- The request -
Reproduce every line of text in the records below word for word, leaving out the pictures.

Extracted records
=-=-=-=-=

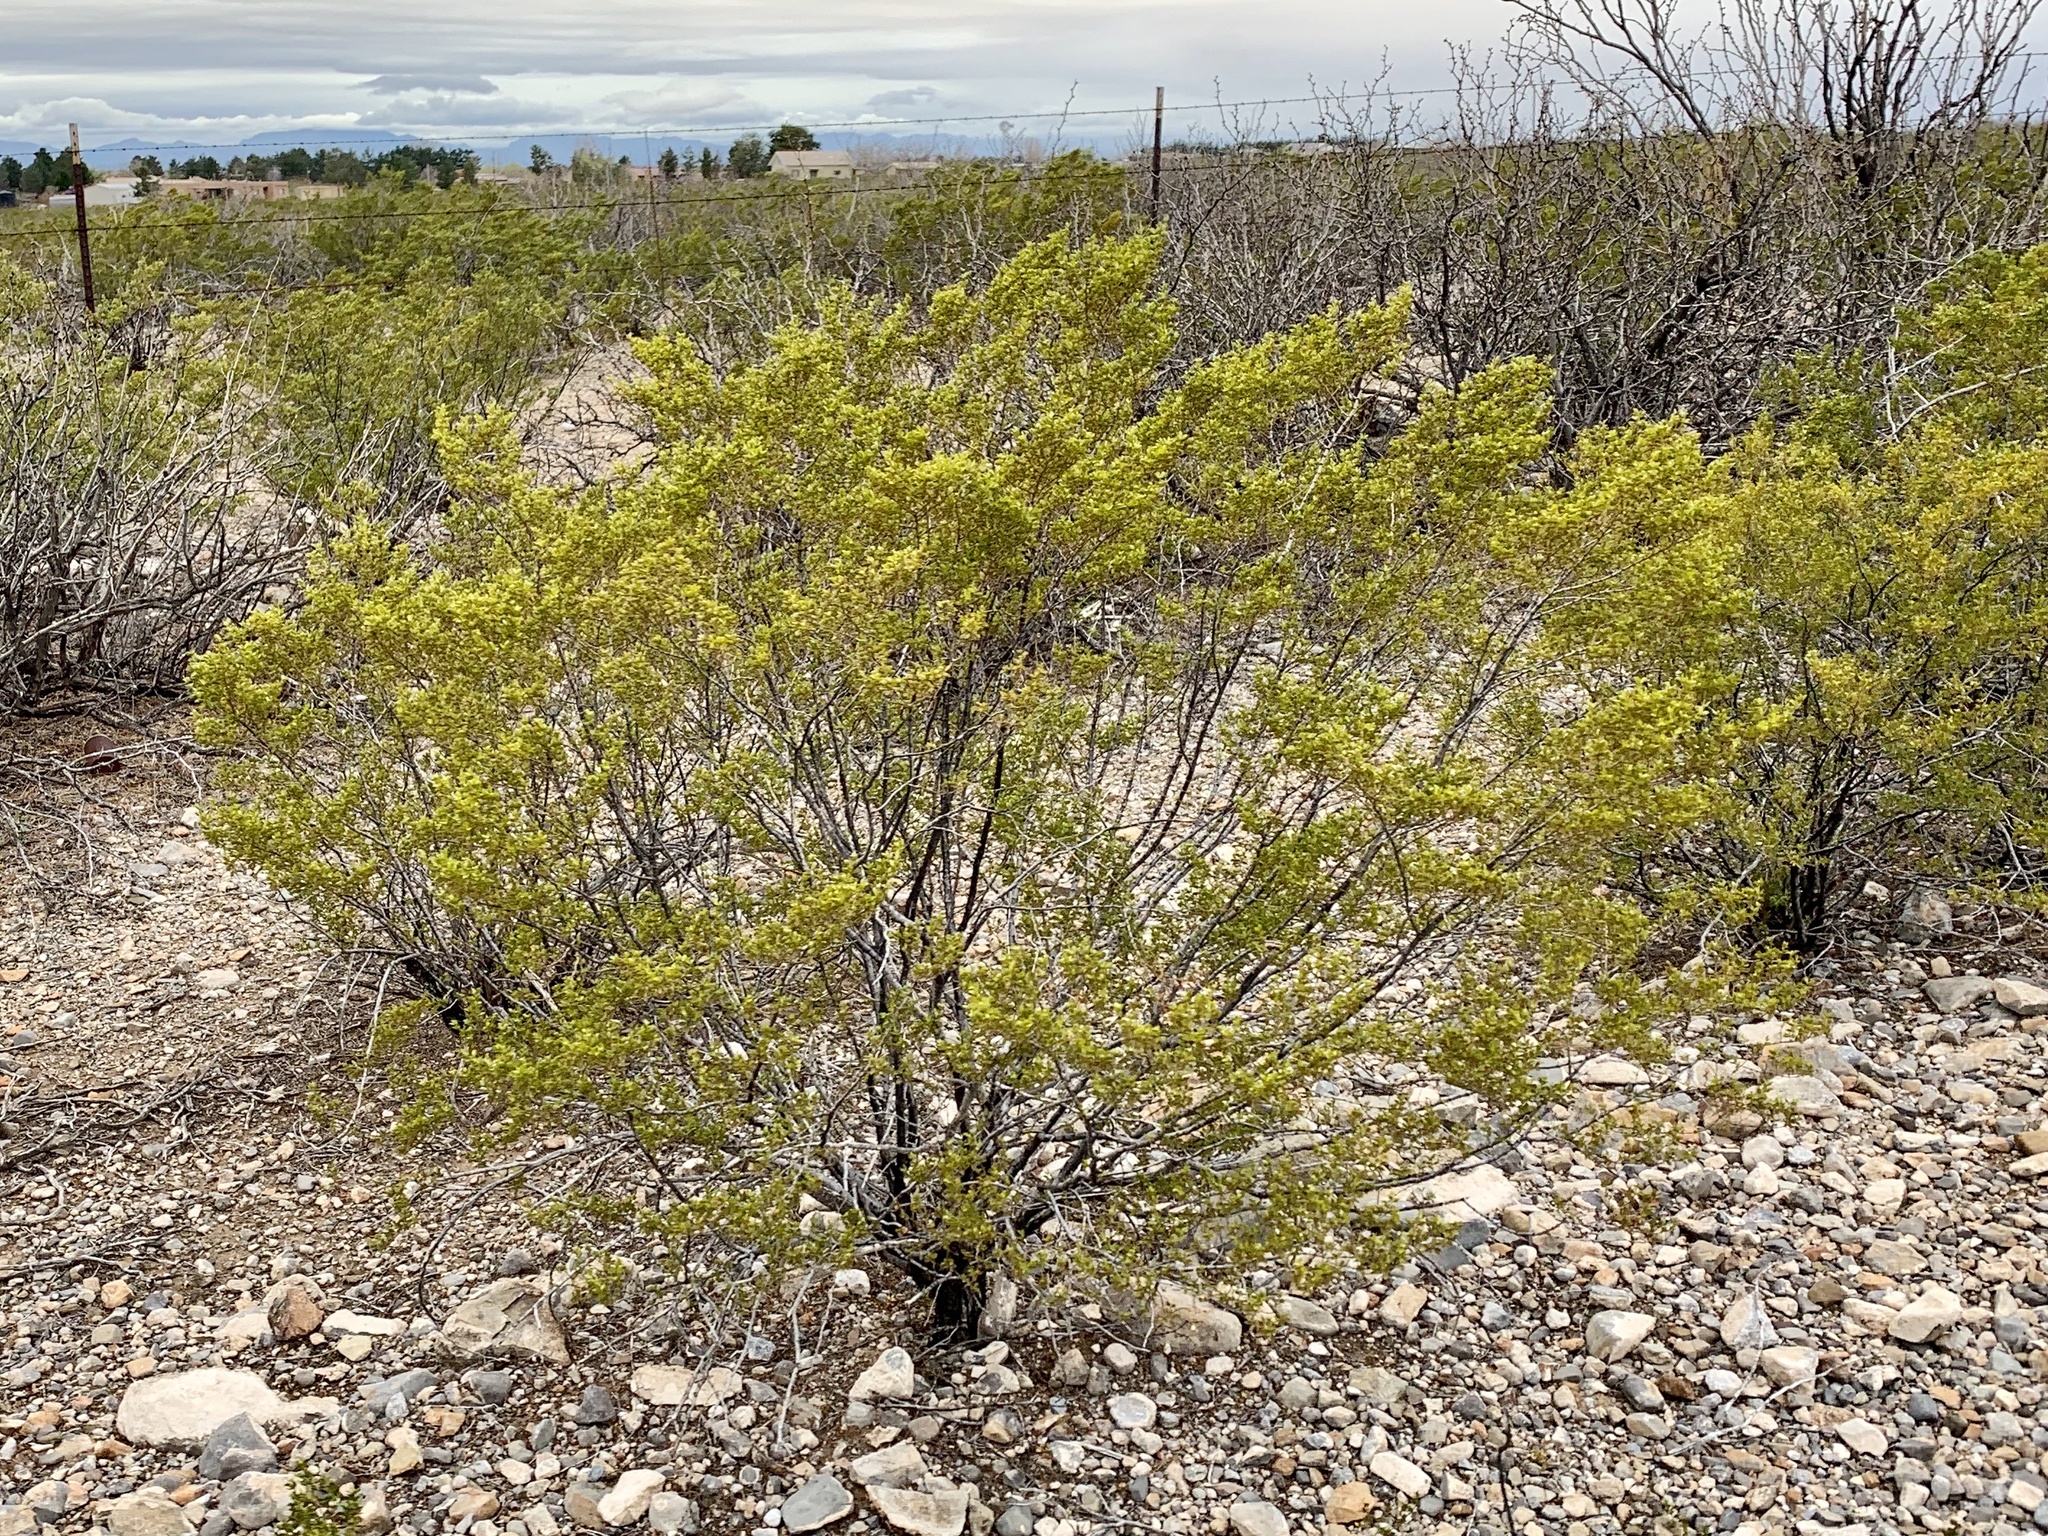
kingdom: Plantae
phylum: Tracheophyta
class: Magnoliopsida
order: Zygophyllales
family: Zygophyllaceae
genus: Larrea
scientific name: Larrea tridentata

=-=-=-=-=

- The solution -
kingdom: Plantae
phylum: Tracheophyta
class: Magnoliopsida
order: Zygophyllales
family: Zygophyllaceae
genus: Larrea
scientific name: Larrea tridentata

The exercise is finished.